Pastors

5 Leadership Essentials

The most important things a leader does.

Leadership Journal July 25, 2016
484101hr

Leading a business is demanding, but guiding a church demands a higher and more complex form of leadership than business does.

I've been on both sides. Running a business isn’t easy, but the leader of a company has a clearly defined playing field and enormous leverage with his or her employees. The business leader delivers a product or service through paid staff who either get it done or get replaced.

Church leadership is far more complex than that. The redeeming and rebuilding of human lives is exceedingly more difficult than building widgets or delivering predictable services.

In the list of spiritual gifts found in Romans 12:8, the apostle Paul essentially says, "If you have the spiritual gift of leadership, lead with it, and lead with all diligence." I've come up with a partial list of what spiritually gifted leaders do if they develop and use their leadership gifts.

Leaders cast a God-honoring vision.

Spiritually gifted leaders live in such a way that God invariably ignites within their hearts a compelling idea, a heartfelt yearning for advancing some part of God's kingdom.

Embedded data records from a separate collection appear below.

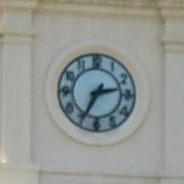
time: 2:34
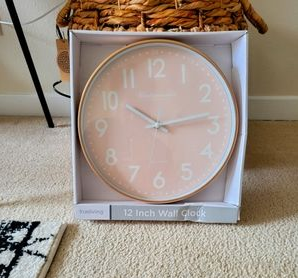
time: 10:13
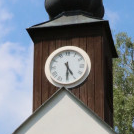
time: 4:29
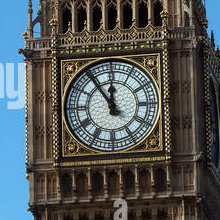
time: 11:53
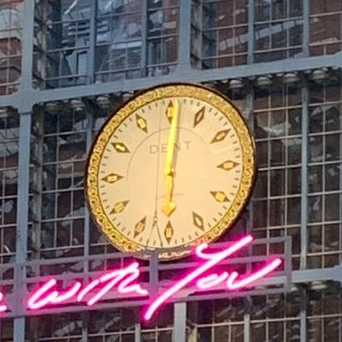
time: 6:00
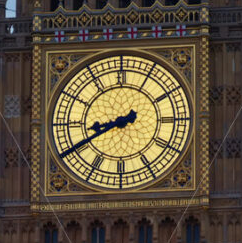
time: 8:40
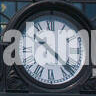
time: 10:22
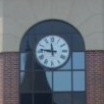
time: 11:46
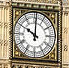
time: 10:00
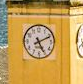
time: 5:11
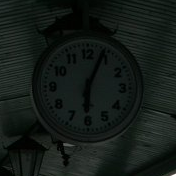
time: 6:03
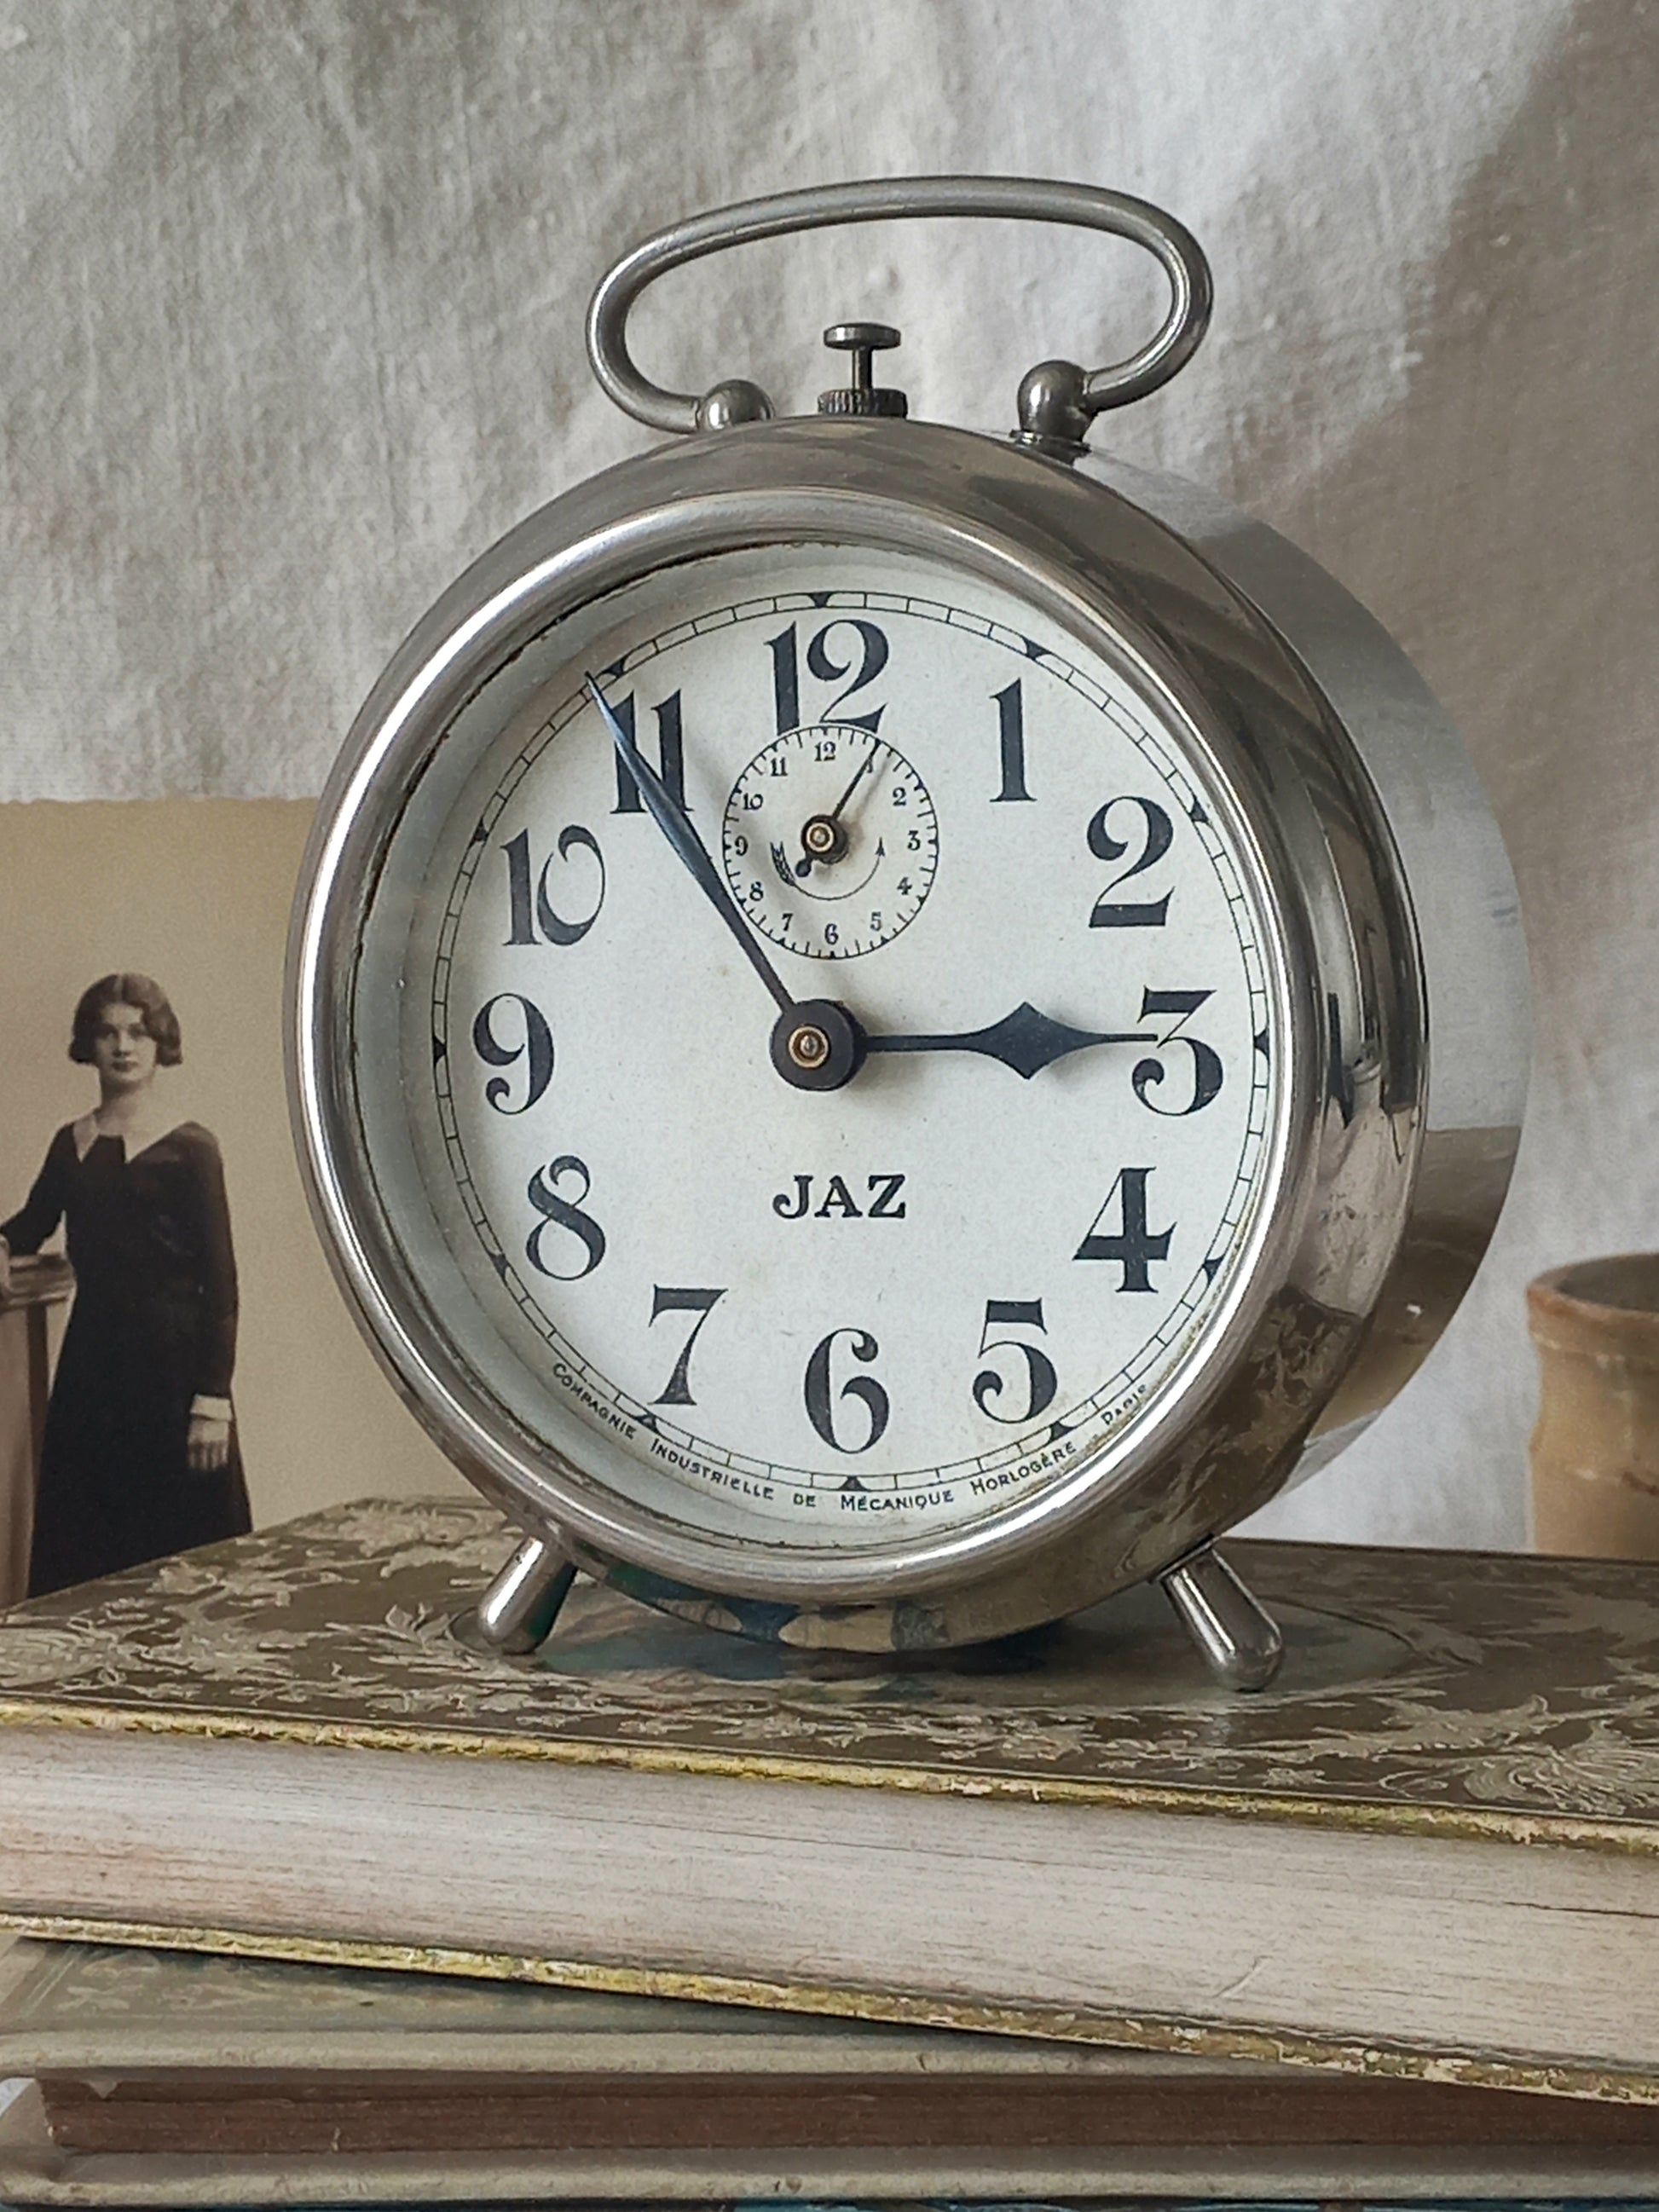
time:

They start thinking about it, dreaming about it, and praying about it. Pretty soon, they start talking about it. They have lunch with someone and say, "Could you imagine what this part of the kingdom would be like if …?

When God ignites a vision in your heart, you can’t not talk about it. There is so much power released when leaders start casting a godly vision. It draws people out of the woodwork. It gets bored spectators out onto the playing field.

Leaders gather and align people.

Spiritually gifted leaders have that God-given capacity to attract, challenge, and persuade people. Then they assist them in finding their niche in the achievement of the vision.

Spiritually gifted leaders are almost shameless in the boldness with which they approach people. They can't understand why everyone isn't already on board with them. People catch their enthusiasm.

Next, the leader says, "I'm going to find a role that fits who you are. You're going to grow and develop as an individual while all of us grow together in the achievement of the vision. This is a win-win deal."

Leaders don’t use people; instead, they cast a vision until they find those who are aligned with that vision. Leaders then develop those individuals, and together they achieve their dream. That kind of synergy and unity and teamwork is powerful.

Leaders motivate their co-workers.

Motivation makes work fun. It can make thankless tasks exciting. It can make beaten-down people feel renewed and rejuvenated. People with the spiritual gift of leadership have a God-given ability to know what to say and how to inspire different people.

Leaders bring about positive change.

I do a lot of my summer studying in a restaurant in Michigan. Right behind where I sit is a side entrance door—a heavy steel door with a broken hamper mechanism. When each customer comes in, the door loudly bangs shut. It is metal on metal. The staff working the counter say to each other after every customer leaves, "Gee, that's an aggravating sound. Why do people keep doing that?"

Then there is the temperature in the restaurant, which stays around 62 degrees. It's way too cold for the average human. Customers walk up to the counter and say, "Do you know it's freezing in here?" After they leave, the people behind the counter say, "If they knew how hot it was back here working over the stove, they wouldn't complain so much."

Being there always reminds me that there is no leader in sight. A leader would say, "Fix the door!" A leader would say, "Set the air conditioner for the customer. If we need some fans for the employees back here, if we have to rearrange some duct work or something, we'll do it. But don't freeze the customers out. They pay our salaries!" Leaders have a nose for how to constructively bring about change.

Leaders create a culture of leadership.

This sounds counterintuitive. One would think that strong, gifted leaders would make sure that no emerging leader would mature to the point where his or her own leadership might be threatened. Actually, the exact opposite is true: The greatest thrill a mature, gifted leader can experience is the gradual achievement of the God-given vision through the combined efforts of younger leaders who some day will carry the kingdom baton. That's at the heart of leading an organization. A leader creates a culture where more and more people can rise up to lead.

The church has the life-transforming message of the love of Christ. The church has the instruction manual, the Bible, the guidebook for relationships and ethics and morality. The church has the gift of community to offer wayward and wandering and lonely people. The church can give people purpose by inviting them to become part of the transcendently powerful mission of world redemption.

But for the church ever to reach its redemptive, life-giving potential, it must be well led. It must be powerfully envisioned, strategically focused, and internally aligned. Members must be motivated; the message must be preached. Problems have to be addressed; values must be established and enforced. Resources need to be leveraged.

These things are the business of leaders. Which is why Paul cried out in Romans 12:8, "Men and women, if you've been given the gift of leadership, for God's sake, lead." For the world's sake, lead. For the sake of lost people, lead!